Not only has a posse of influential politicians, powerful bureaucrats and retired chiefs appropriated prime land in the city to build the 31-storey Adarsh Housing Society, it has also doled out the flats at dirt-cheap rates. Maharashtra Chief Minister Ashok Chavan’s role in Mumbai’s Adarsh Housing Cooperative Society has also been exposed. CNN-IBN has accessed a letter written by Adarsh Housing Cooperative Society to Chavan when he was the revenue minister in the state government. The letter shows that three of 104 allottees are Chavan’s relatives. The society also agreed to allocate 40 per cent of the flats to non-defence personnel.
Chavan also issued a clearance letter to Adarsh Housing Cooperative Society when he was Revenue Minister. The letter said that Adarsh Housing Cooperative Society should be cleared and flats in the society should be alloted in the open catagory.

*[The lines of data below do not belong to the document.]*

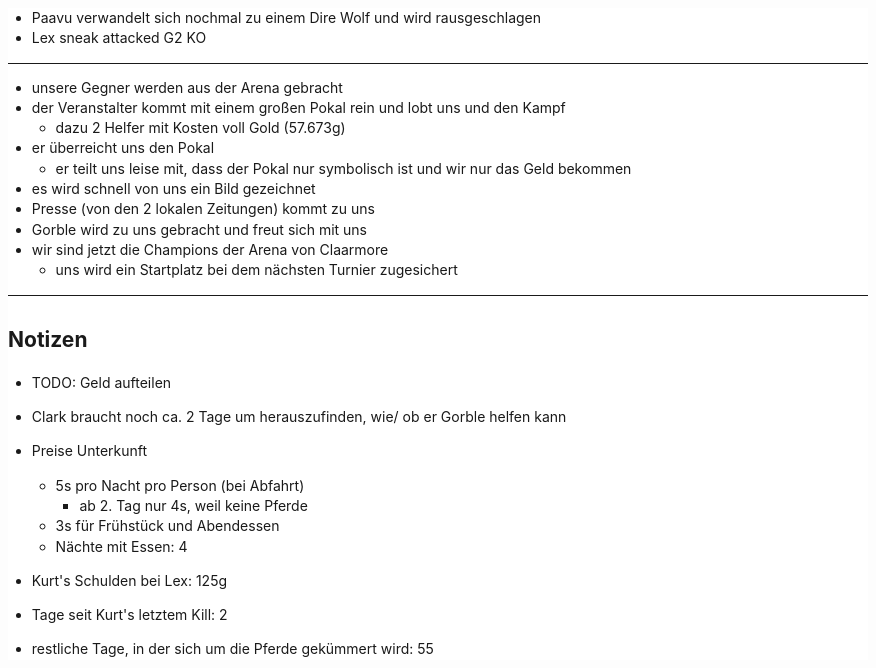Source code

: - Paavu verwandelt sich nochmal zu einem Dire Wolf und wird rausgeschlagen
- Lex sneak attacked G2 KO

---

- unsere Gegner werden aus der Arena gebracht
- der Veranstalter kommt mit einem großen Pokal rein und lobt uns und den Kampf
	- dazu 2 Helfer mit Kosten voll Gold (57.673g)
- er überreicht uns den Pokal
	- er teilt uns leise mit, dass der Pokal nur symbolisch ist und wir nur das Geld bekommen
- es wird schnell von uns ein Bild gezeichnet
- Presse (von den 2 lokalen Zeitungen) kommt zu uns
- Gorble wird zu uns gebracht und freut sich mit uns
- wir sind jetzt die Champions der Arena von Claarmore
	- uns wird ein Startplatz bei dem nächsten Turnier zugesichert

---
## Notizen
- TODO: Geld aufteilen

- Clark braucht noch ca. 2 Tage um herauszufinden, wie/ ob er Gorble helfen kann

- Preise Unterkunft
	- 5s pro Nacht pro Person (bei Abfahrt)
		- ab 2. Tag nur 4s, weil keine Pferde
	- 3s für Frühstück und Abendessen
	- Nächte mit Essen: 4
- Kurt's Schulden bei Lex: 125g

- Tage seit Kurt's letztem Kill: 2
- restliche Tage, in der sich um die Pferde gekümmert wird: 55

This property is in the same line as Taj President at Cuffe Parade and opposite the Ambanis Seawind building where residential prices are in the range of over Rs 60,000 per square foot. “Naturally, an average two-to-three-bedroom-hall-kitchen (BHK) apartment could cost between Rs 6 crore and Rs 8.5 crore in this area“, said a leading real estate consultant.
“With government concessions, flats become very cheap and even those with low salaries can afford them“, said sources, adding that a government officer is entitled to a 450-square-foot flat if his monthly income is between Rs 8,500 and Rs 12,500, a 650 square-foot one if his salary is between Rs 12,500 and Rs 20,000 a month and a 1,706-squarefoot house if his earnings are over Rs. 20,000 a month. How were private individuals allowed to avail these huge concessions the sources added. The Ministry of Defence is now considering invoking the provisions of the Defence of India rules, but the Central Bureau of Investigation had already stepped in to probe the row over the allotment of land to Adarsh Cooperative Housing Society at the beginning of October.
It has now been noticed that anyone who could have objected to the complex has a house there. In the course of the entire cover-up to assist hassle-free construction of the complex, the army appears to have lied to the MoD which, in turn, misled Parliament.
The investigation is on, but somewhere this is the proof that our system is full of corruption and this time even the army is involved!